Millennium Arts Salon is focused on advancing cultural literacy
Background
Now entering its 7th year, Millennium Arts Salon is focused on advancing cultural literacy through its art programming, which includes salon talks, exhibitions, tours and special events. Based in historic Columbia Heights, DC, most of its intimate salon talks and art exhibitions are held in its beautifully restored 1923 town home. Through its outreach efforts, it also hosts programs in various venues around the city and collaborates with other art institutions, such as the David C Driskell Center at the University of Maryland College Park (for the past 3 years), the Brandywine Workshop in Philadelphia and Parish Gallery of Georgetown DC.
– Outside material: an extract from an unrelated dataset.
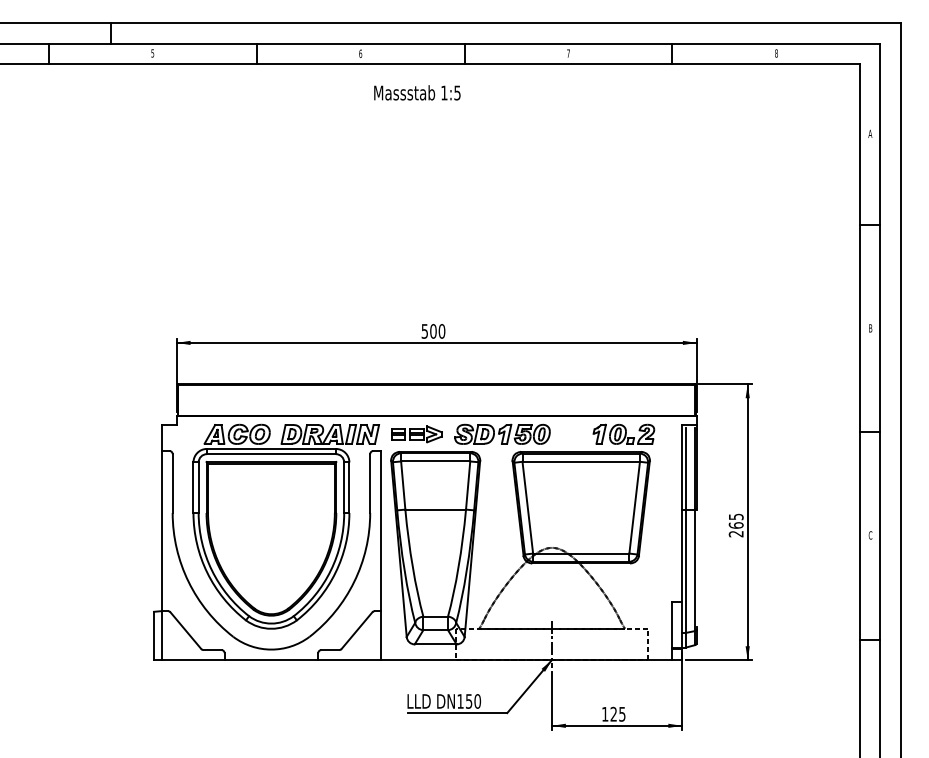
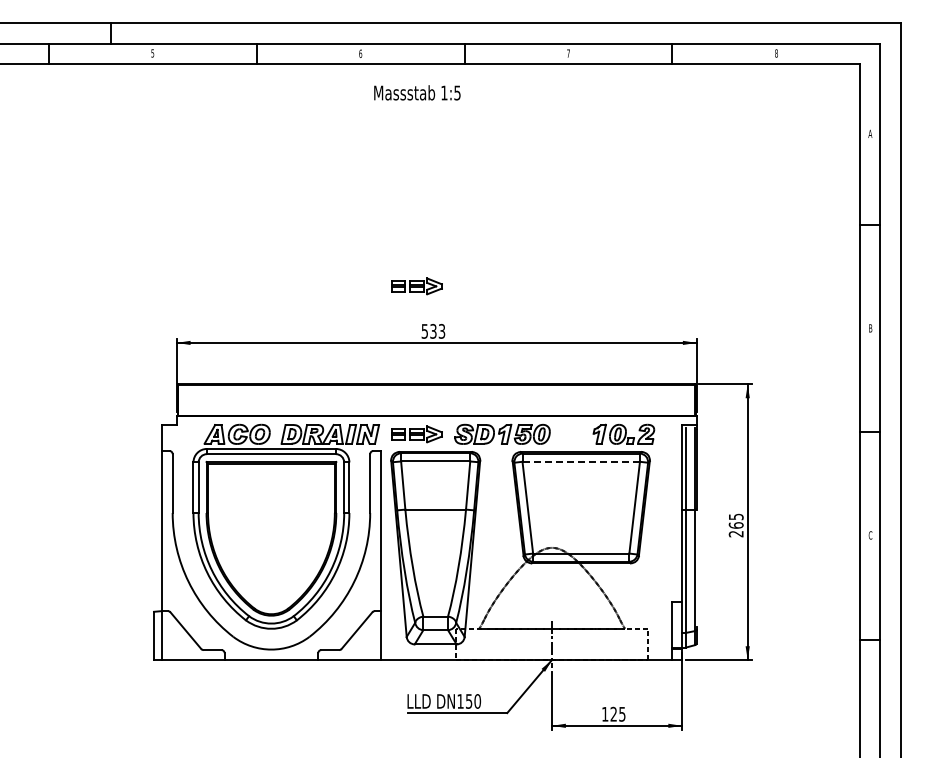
part at (416, 286): none -> present
text at (437, 331): 500 -> 533
line at (581, 461): solid -> dashed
Notable individuals have participated in MAS salons and/or exhibitions, including artists and administrators Allan Edmunds and EJ Montgomery, master artist Sam Gilliam, collector Paul Jones, writer and appraiser Halima Taha (author of Collecting African American Art), artist and master printmaker Lou Stovall, historian and dance critic Richard Long, artist and filmmaker Camille Billops and writer, professor and filmmaker, Jim Hatch, singer Ysaye Barnwell of “Sweet Honey on the Rock”, political scientist Dr. Ron Walters, Director, African American Leadership Institute at the University of Maryland College Park, collector Dr. Robert Steele, Executive Director of the David C. Driskell Center at UMCP, professor Leslie King-Hammond, Graduate Dean, Maryland Institute, College of Art, poet Sonia Sanchez, curator Ruth Fine of the National Gallery of Art, theatre director Chris McElroen, Co-founder and Director of the Classical Theatre of Harlem, and emerging and mid-career artists Michael Platt, Ray Grist, Bill Hutson, Eric Mack, Preston Sampson, and Sheila Crider, to name a few.
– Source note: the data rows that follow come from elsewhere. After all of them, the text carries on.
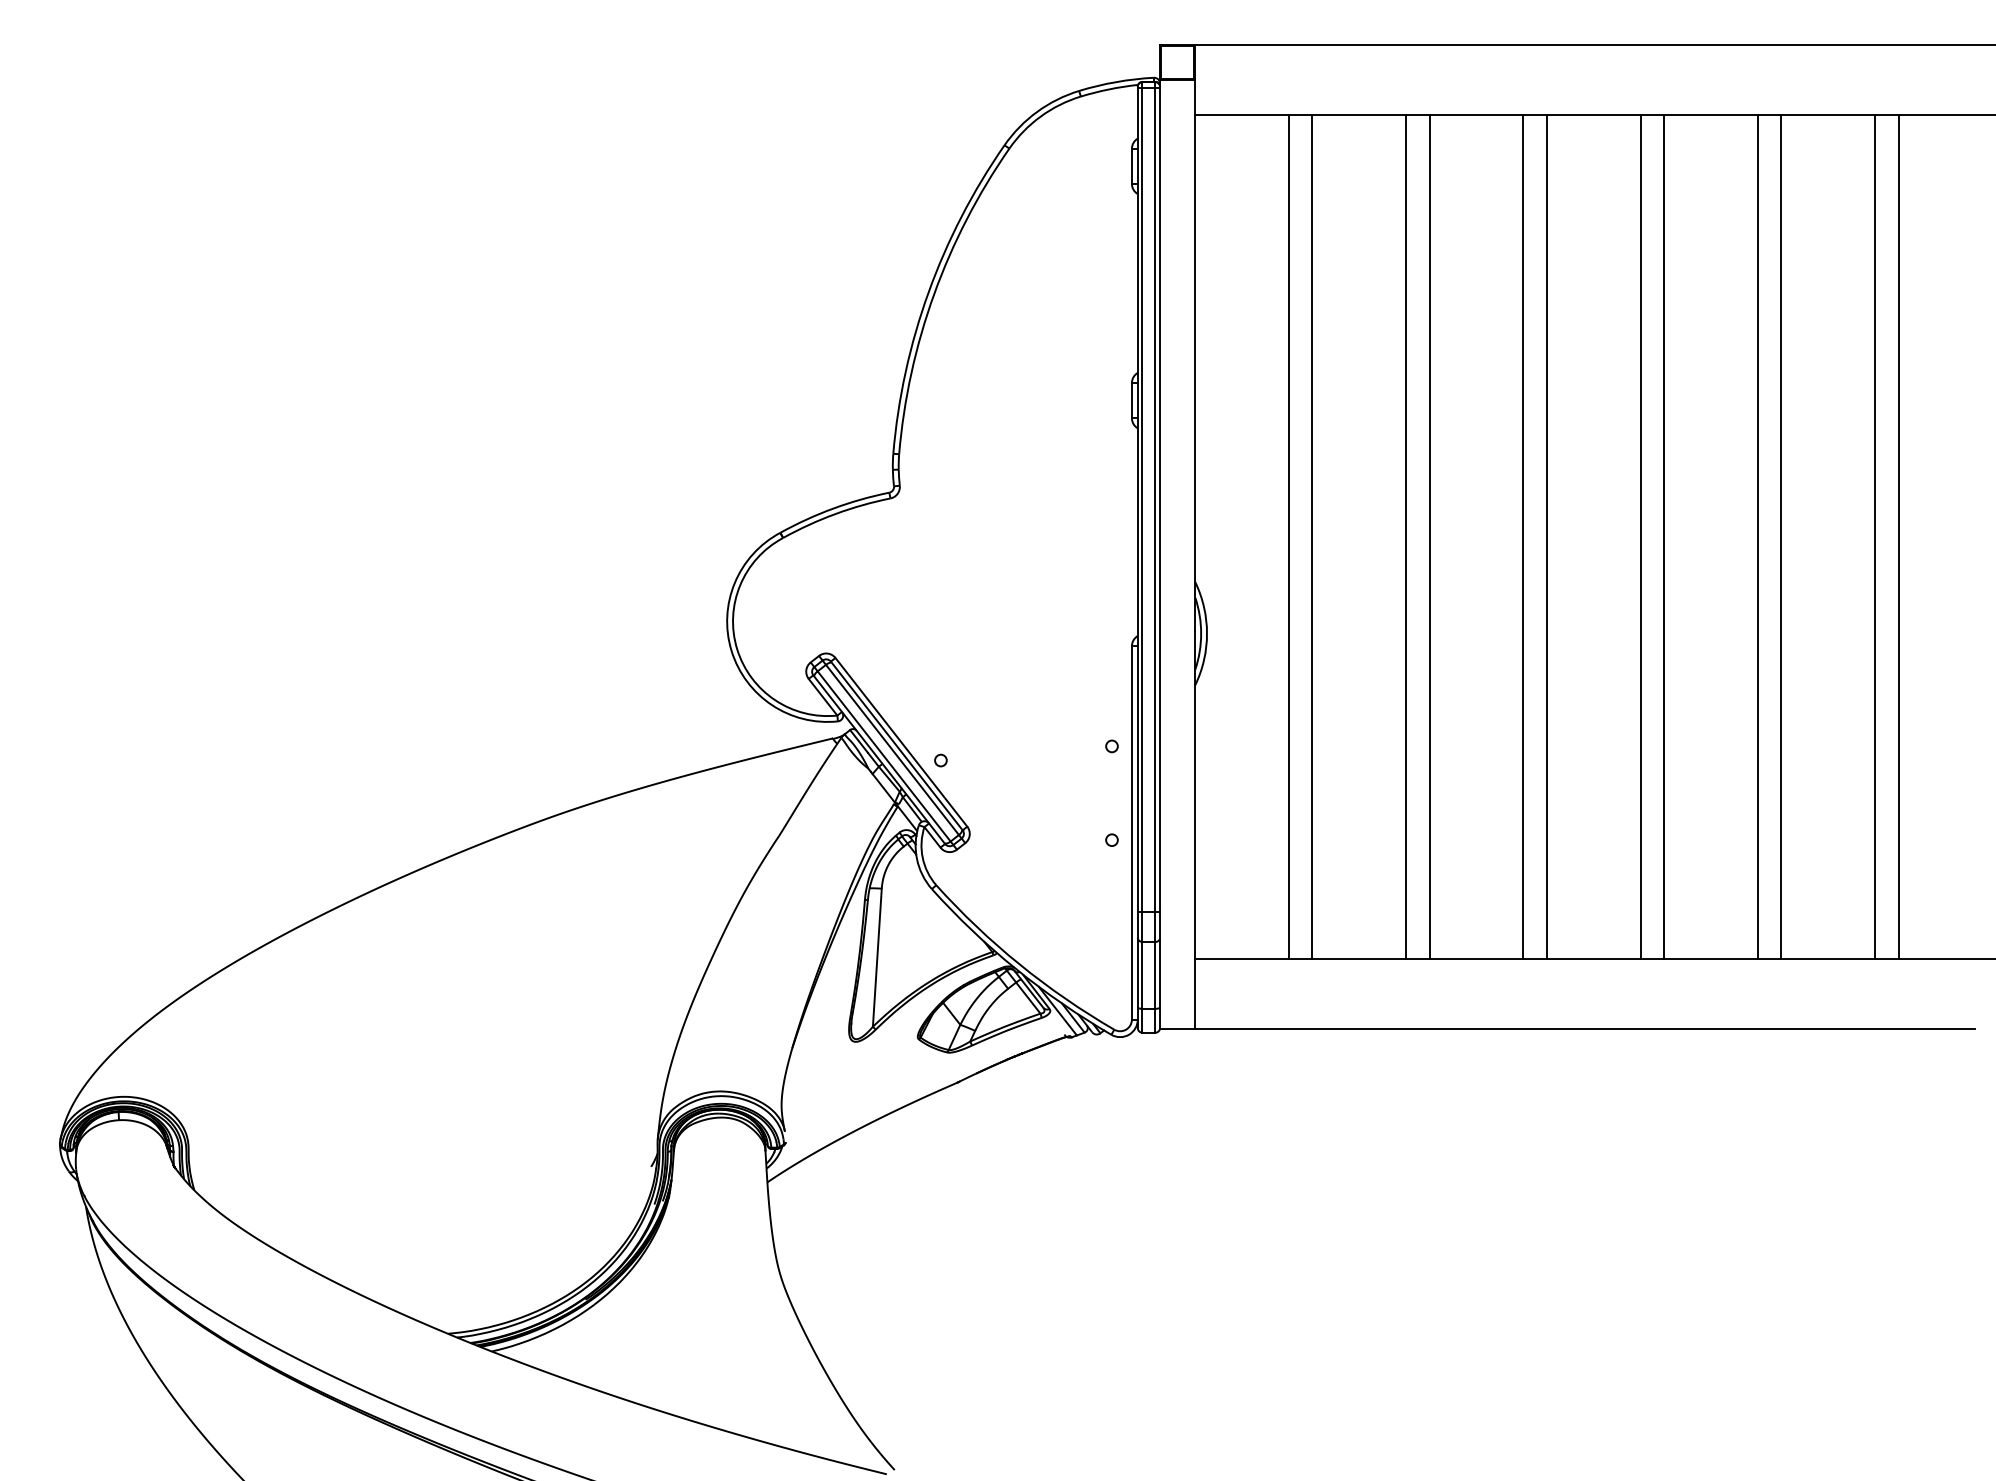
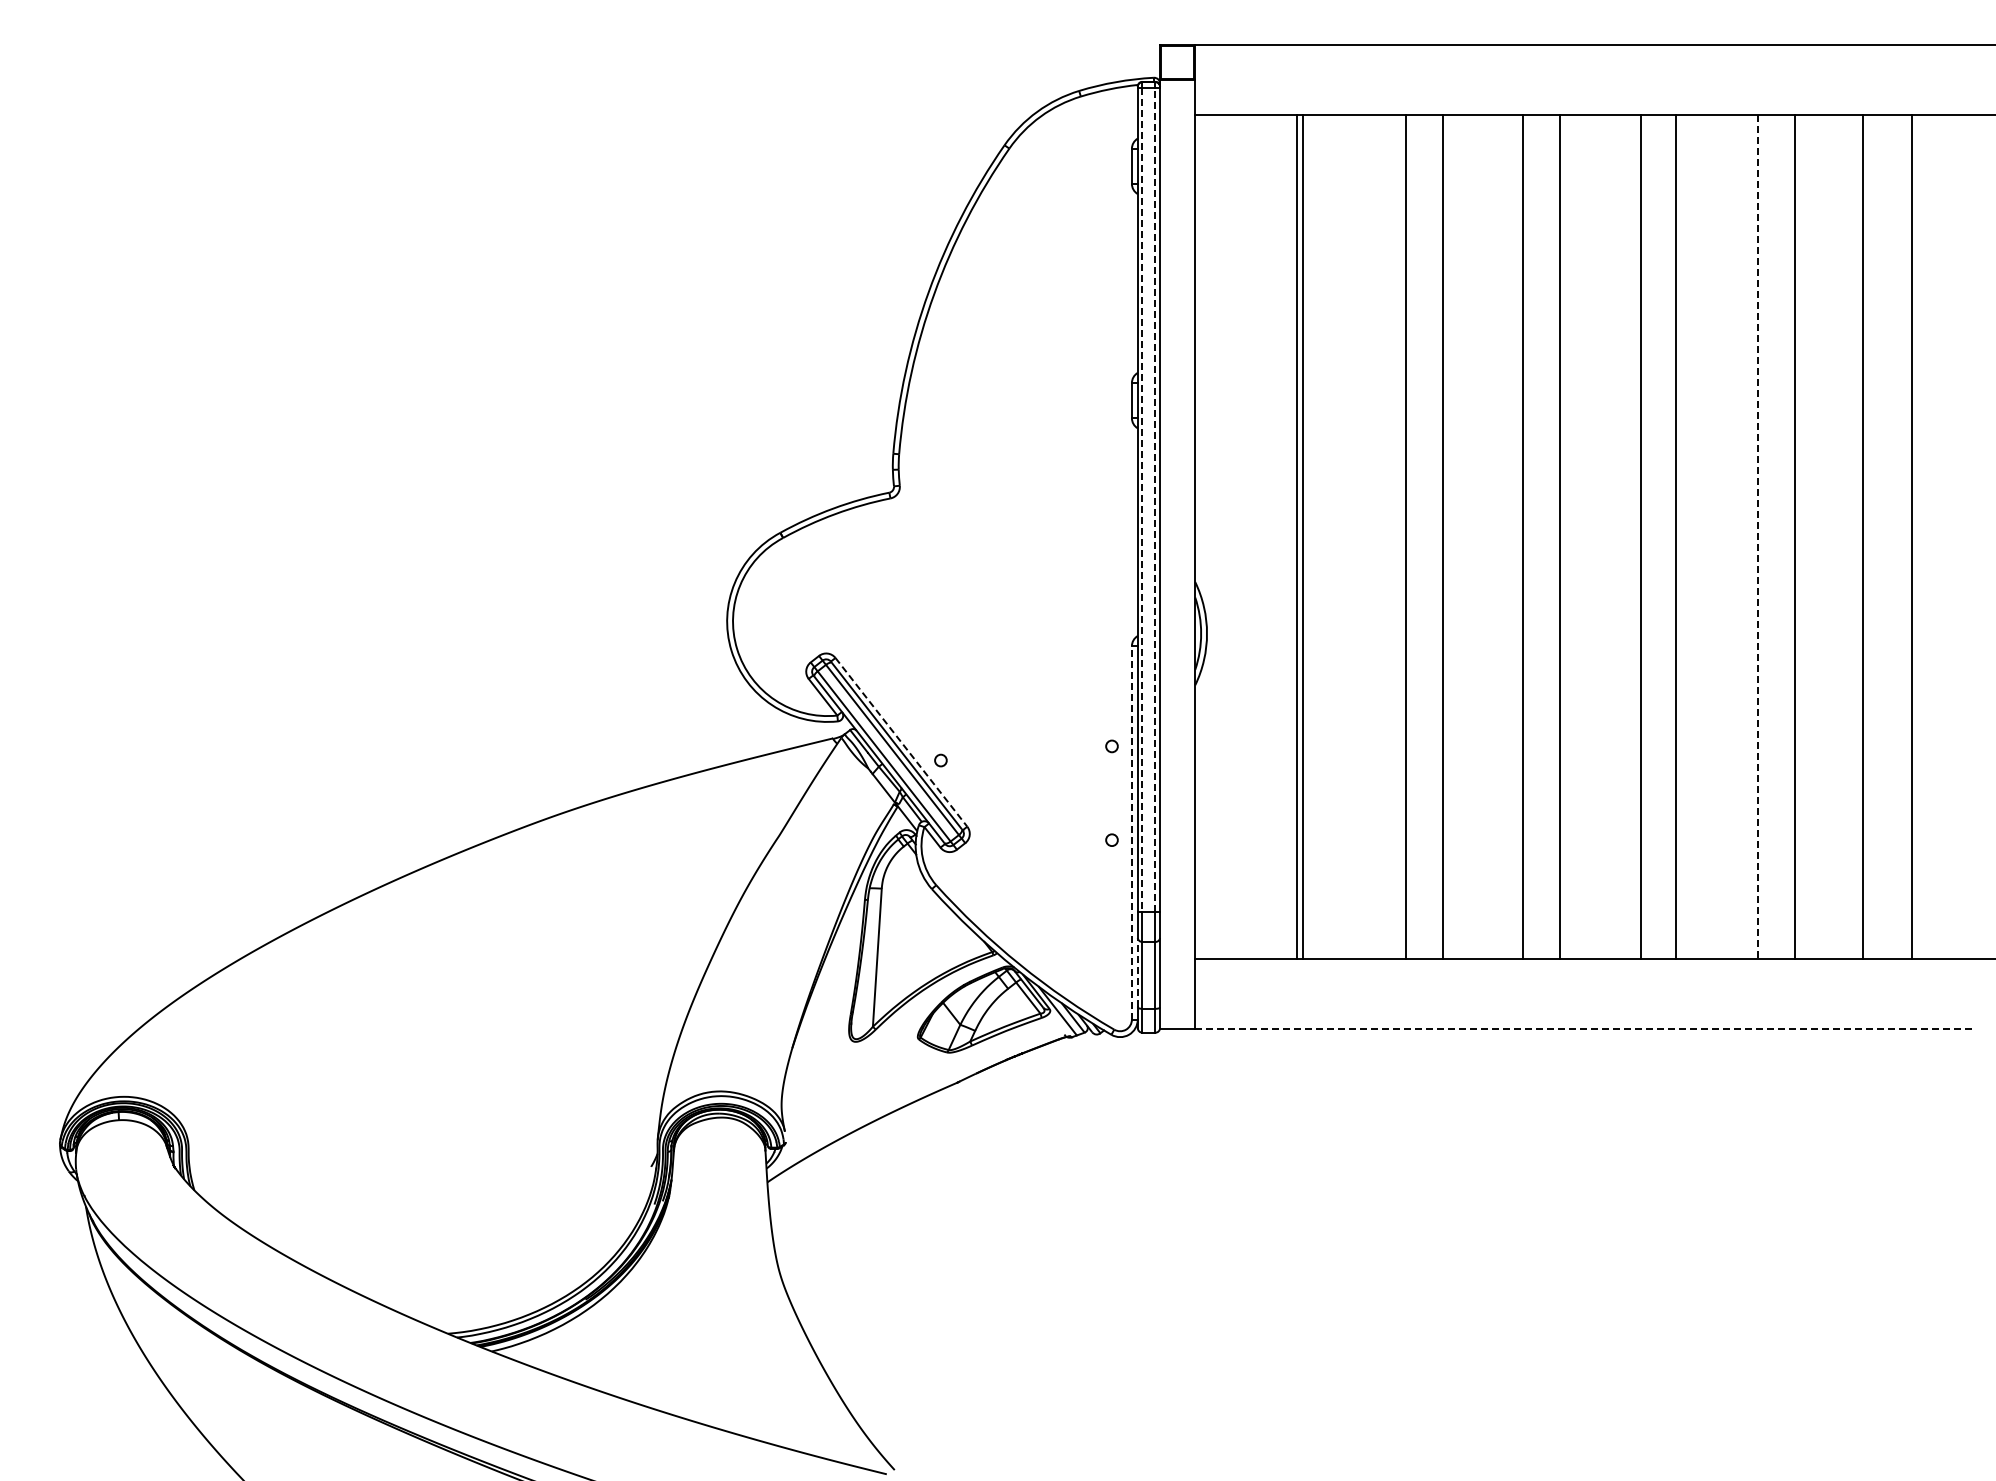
line at (1142, 499): solid -> dashed
line at (1155, 499): solid -> dashed
line at (1289, 536) position: (1289, 536) -> (1303, 536)
line at (1312, 536) position: (1312, 536) -> (1297, 536)
line at (1429, 536) position: (1429, 536) -> (1442, 536)
line at (1546, 536) position: (1546, 536) -> (1559, 536)
line at (1664, 536) position: (1664, 536) -> (1676, 536)
line at (1757, 536): solid -> dashed
line at (1781, 536) position: (1781, 536) -> (1795, 536)
line at (1875, 536) position: (1875, 536) -> (1863, 536)
line at (1898, 536) position: (1898, 536) -> (1911, 536)
line at (901, 742): solid -> dashed
line at (1131, 832): solid -> dashed
line at (1137, 972): solid -> dashed
line at (1585, 1029): solid -> dashed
MAS’s groundbreaking program, “On Common Ground,” from 2000 to 2005, inspected the common links between seemingly divergent topics in art and culture. It’s 2006-2007 program, “It’s All About Art – Visual Art, Performing Arts, Arts and Letters!” builds on previous work, boldly asserts each art form informs the other, and celebrates this fact.
MAS is supported through its staff and volunteers, its membership organization, The Millennium Arts Salon Club, consisting of art interested individuals in the Baltimore-Washington-Virginia area and through its Art Advisory Board, consisting of accomplished professionals in the art field.